Acts such as paying taxes, abiding laws, and risking your life in war, which you otherwise would never ever do, are enabled by a huge, strong, multigenerational foundation of ideology.

Now let’s inspect a smaller, more vulnerable ideology: that of the cult.

There's a truism in startup world: When things start going very badly for a company, the strongest people generally leave first. They have the highest standards for their own opportunities and the most confidence that they can thrive in a new environment. - Andrew Yang, War on Normal People

Every growth-focused startup is a cult. They all share one ideology: the equity, one day, will be worth a lot of money. Founders and low-level employees are usually true believers. But investors and highly skilled, highly mobile employees tend to hold their faith a distance, where they can reevaluate it as needed. Why?

Startups, because they pay less in cash than companies with mature income, need people to believe in the ideology. Otherwise, recruiting and retaining staff would be impossible. Otherwise, people would resent their compensation, slack, and doom everyone’s future equity values.

When a doomsday comes for the company, those with other options will call their friends for referrals. Those without, who if they lost faith would be facing another long stretch of financial precarity or worse, will insist, sincerely, that the storm can be weathered.

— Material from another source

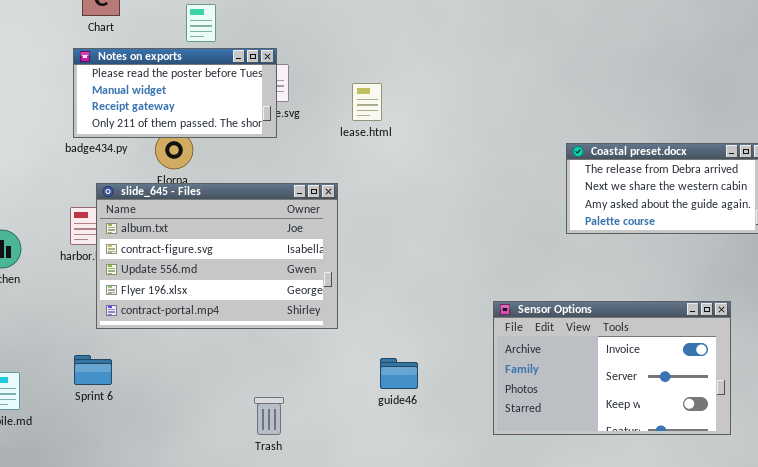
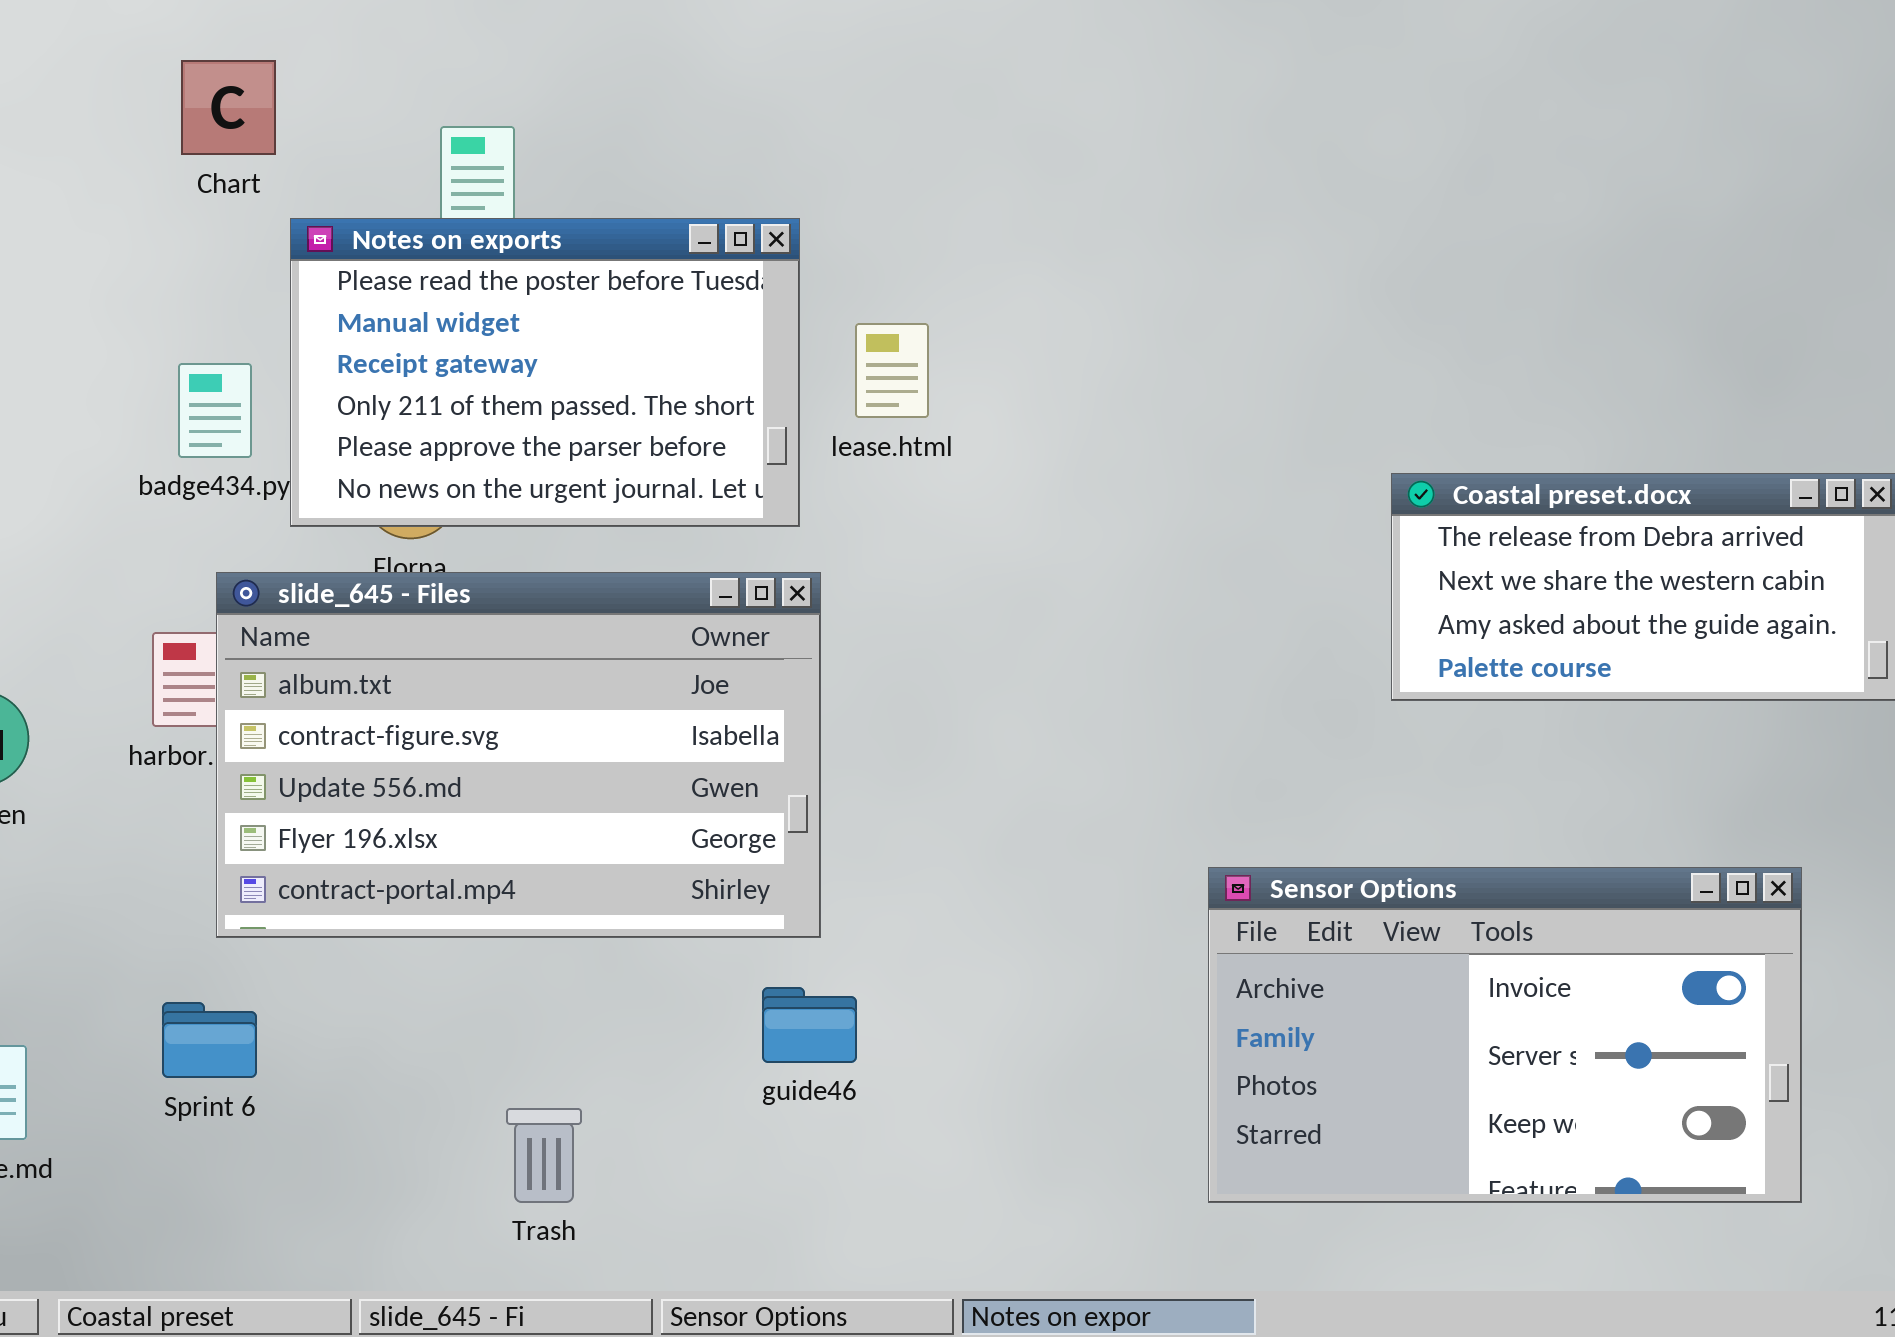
Notes on exports: [73,48,277,138] -> [290,218,800,527], moved, resized
guide46: [380,358,418,389] -> [762,987,857,1063], moved
Trash: [254,397,284,435] -> [506,1108,582,1203], moved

Spreadsheet brain may squeak, weakly, that all the charts point down, but ape brain says must stay part of group, must keep group alive.

unreasonableness is a strength

We sometimes have to deprioritize correctness in our beliefs if it threatens our sense of safety and belonging. Okay.

But what if instead of just deprioritizing correctness, we offered it as a living sacrifice? What would we gain in return?

Consider religious traditions like circumcision, fasting, and executing valued cows. They don’t make sense considered in isolation. Why would behaviors that jeopardize our reproduction, weaken us, and decrease our wealth persist for thousands of years?

When we looked at startups, we saw a mix of believers and non-believers. In a mixed group, non-believers enjoy enormous advantage. While the chart points up and to the right, they collect pay, and because they lose less if the company fails, they are free to make big bets with a get-absolutely-filthy-rich-or-bust mindset. If those bets fail, the believers carry the consequences.

But what if you need real trust? What if you need to know your fellow group members will defend your family when the southern raiders show up looking hungry? In such interdependent groups, freeloading is a tragedy.

Compare the signals startups use to vet believers—do your job, show up, offer verbal affirmations—with the signals used by collectivist agricultural societies:

If you knew someone had done these things, you would know, one-hundred percent, that they were a true believer in the collective. No one can fake signals so expensive.

And if you were the one who had sacrificed in this way, you would enjoy the trust of everyone, though it may be your only pleasure.

peroration: conform or get out

Though we prefer to experience our beliefs as reasoned conclusions, it’s more likely that our beliefs are simply indications of our position in ideological space.

Every country develops geographical poles of collectivism and individualism. Think east versus west coast United States, or Hà Nội versus Sài Gòn. This is because people born in collectivist societies who can’t bear the cost of the signals we discussed above must leave. The unmarried thirty-year-old woman, the man who won’t have children, the woman who wants to work, the man who won’t tolerate his parents’ neuroses, these people cannot stay and live as they please without endless pressure to conform from every family member, acquaintance, and stranger they encounter.

Even in the United States, where political polarization is extreme, people tend to switch sides if they move to an area where the opposite party dominates.

In the end, our beliefs tell us to whom we are attached, who we trust, and with whom we feel safe.